A federal judge in California recently put the brakes on a customer lawsuit against Comcast Corp. pending action by federal media regulators in the latest iteration of the debate over network management.

The decision by U.S. District Judge Phyllis J. Hamilton to grant a stay in the dispute is not without controversy, however, as some are accusing the Internet provider of inconsistency when it comes to its views on the Federal Communication Commission’s power to regulate network management practices.

Comcast has previously challenged the agency’s authority with respect to enforcing so-called “net neutrality,” arguing that a series of principles issued by the FCC in a 2005 policy statement did not carry the weight of an enforceable rule.
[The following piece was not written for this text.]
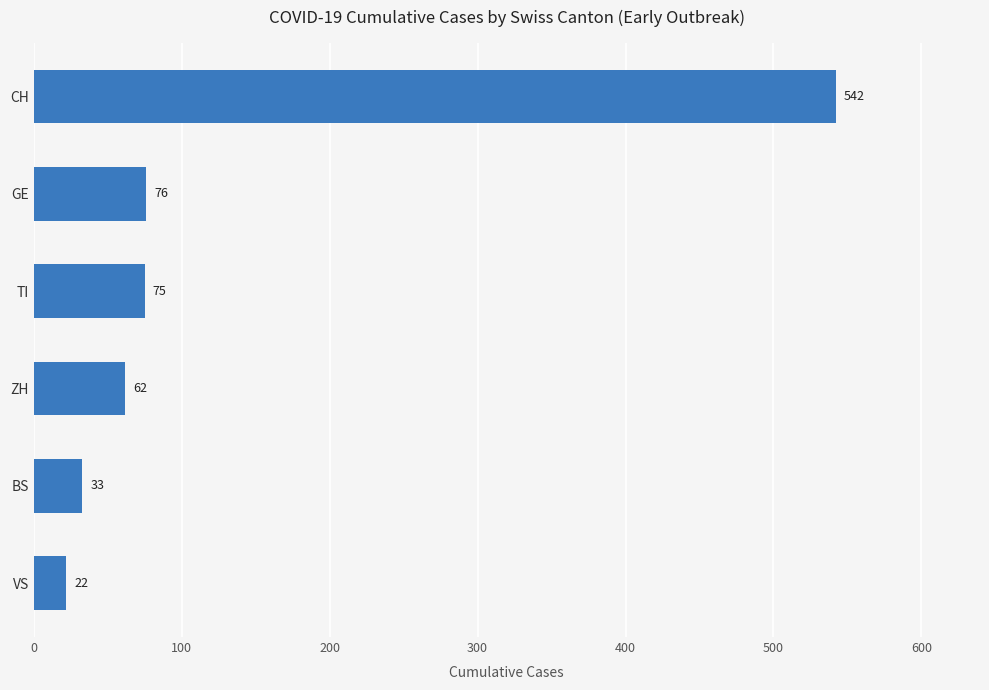

What is the difference between the maximum and minimum values?

520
But in its filings with the court, the Philadelphia cable giant based its request for an injunction on the grounds that the authority to regulate Internet traffic rests with the commission, and the U.S. District Court for Northern California should wait until the FCC acts.

Jon Hart, a Comcast subscriber in Alameda County, Calif., is suing Comcast for misleading advertising in its promotion of its high-speed Internet service without the disclosure that BitTorrent and other peer-to-peer file-sharing applications could be slowed by Comcast engineers as part of the company’s network management practices.
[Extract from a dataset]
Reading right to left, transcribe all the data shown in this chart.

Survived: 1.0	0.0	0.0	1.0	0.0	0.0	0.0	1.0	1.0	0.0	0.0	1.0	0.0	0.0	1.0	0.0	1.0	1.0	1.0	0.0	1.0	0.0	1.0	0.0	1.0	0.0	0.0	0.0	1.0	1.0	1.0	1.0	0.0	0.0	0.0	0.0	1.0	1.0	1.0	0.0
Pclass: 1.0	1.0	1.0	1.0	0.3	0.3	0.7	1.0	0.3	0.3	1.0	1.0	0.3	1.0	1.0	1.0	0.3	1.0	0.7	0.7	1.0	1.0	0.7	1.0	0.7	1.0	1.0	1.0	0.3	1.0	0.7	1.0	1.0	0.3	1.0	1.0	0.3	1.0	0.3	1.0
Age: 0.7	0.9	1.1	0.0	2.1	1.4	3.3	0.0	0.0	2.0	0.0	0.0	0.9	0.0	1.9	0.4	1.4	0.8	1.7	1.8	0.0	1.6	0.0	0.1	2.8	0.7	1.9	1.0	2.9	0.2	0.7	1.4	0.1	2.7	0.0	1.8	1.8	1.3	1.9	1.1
Such practices are not illegal, since there is no law requiring Internet providers to treat all forms of Internet traffic equally - as proponents of “net neutrality” would like - but the FCC several years ago issued a policy statement on the matter that called for consumer freedom in using the applications of their choice.

The FCC is investigating a complaint against Comcast over whether the Internet giant’s slowing of BitTorrent, revealed by an Associated Press investigation last year, constitutes a violation of its policy statement. To that end, the commission has held two hearings on the subject of network management and has scheduled a third.
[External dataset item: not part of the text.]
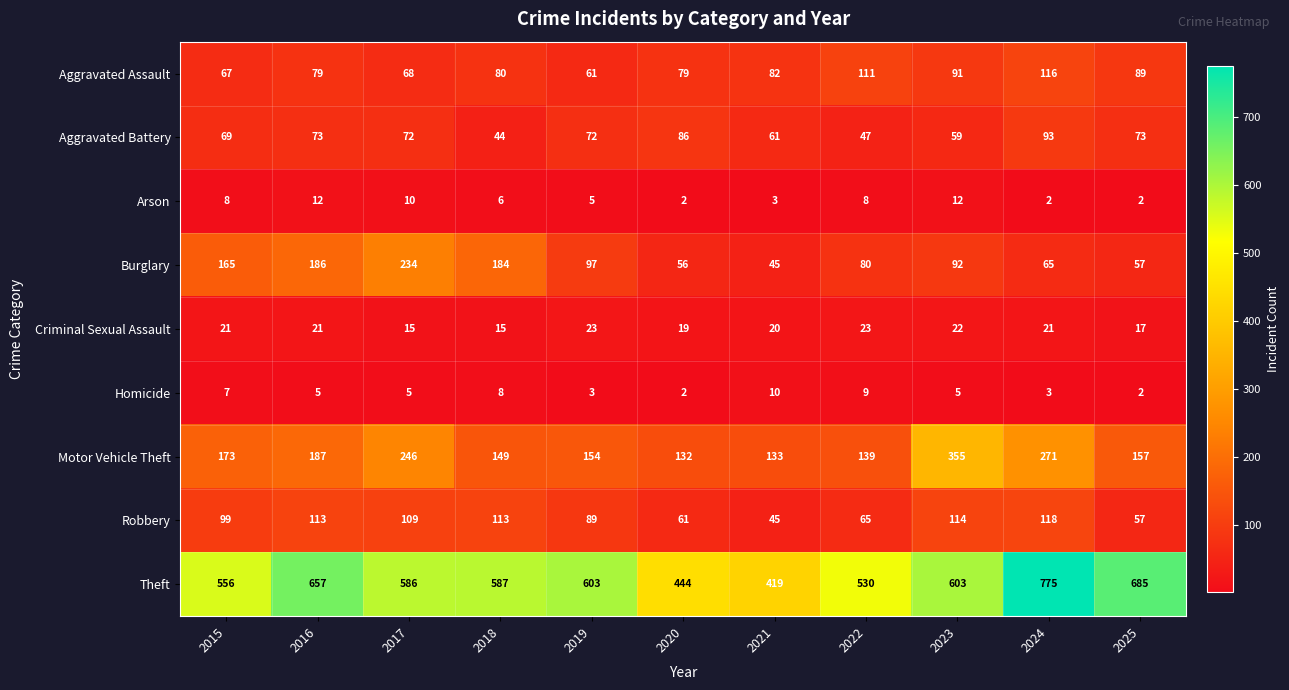

The value of Criminal Sexual Assault at 2023 is 22. True or false?

True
Jef Pearlman, a staff attorney for the consumer advocacy group Public Knowledge, points out that Comcast has argued in its filings with the commission that the agency doesn’t have broad legal authority on the issue.

Fast forward to a Comcast brief on the Hart case filed in March: “Because that conduct falls squarely within the FCC’s subject matter jurisdiction, this court should stay this action and allow the FCC to make an initial determination regarding the reasonableness of [peer-to-peer] management.”

In a blog post last week, Mr. Pearlman accused Comcast of duplicity.

“In the future, look for Comcast to argue that their filings in a California lawsuit can’t be used against them in an FCC proceeding,” he said on the Public Knowledge policy blog. “Also watch for them to say that the two are consistent anyway, because the commission has jurisdiction, but not the authority to act. Huh?”

But Comcast spokesman Joe Waz, in a comment on Mr. Pearlman’s post, disputed the insinuation of hypocrisy, calling it an attempt to obfuscate the company’s position on FCC authority.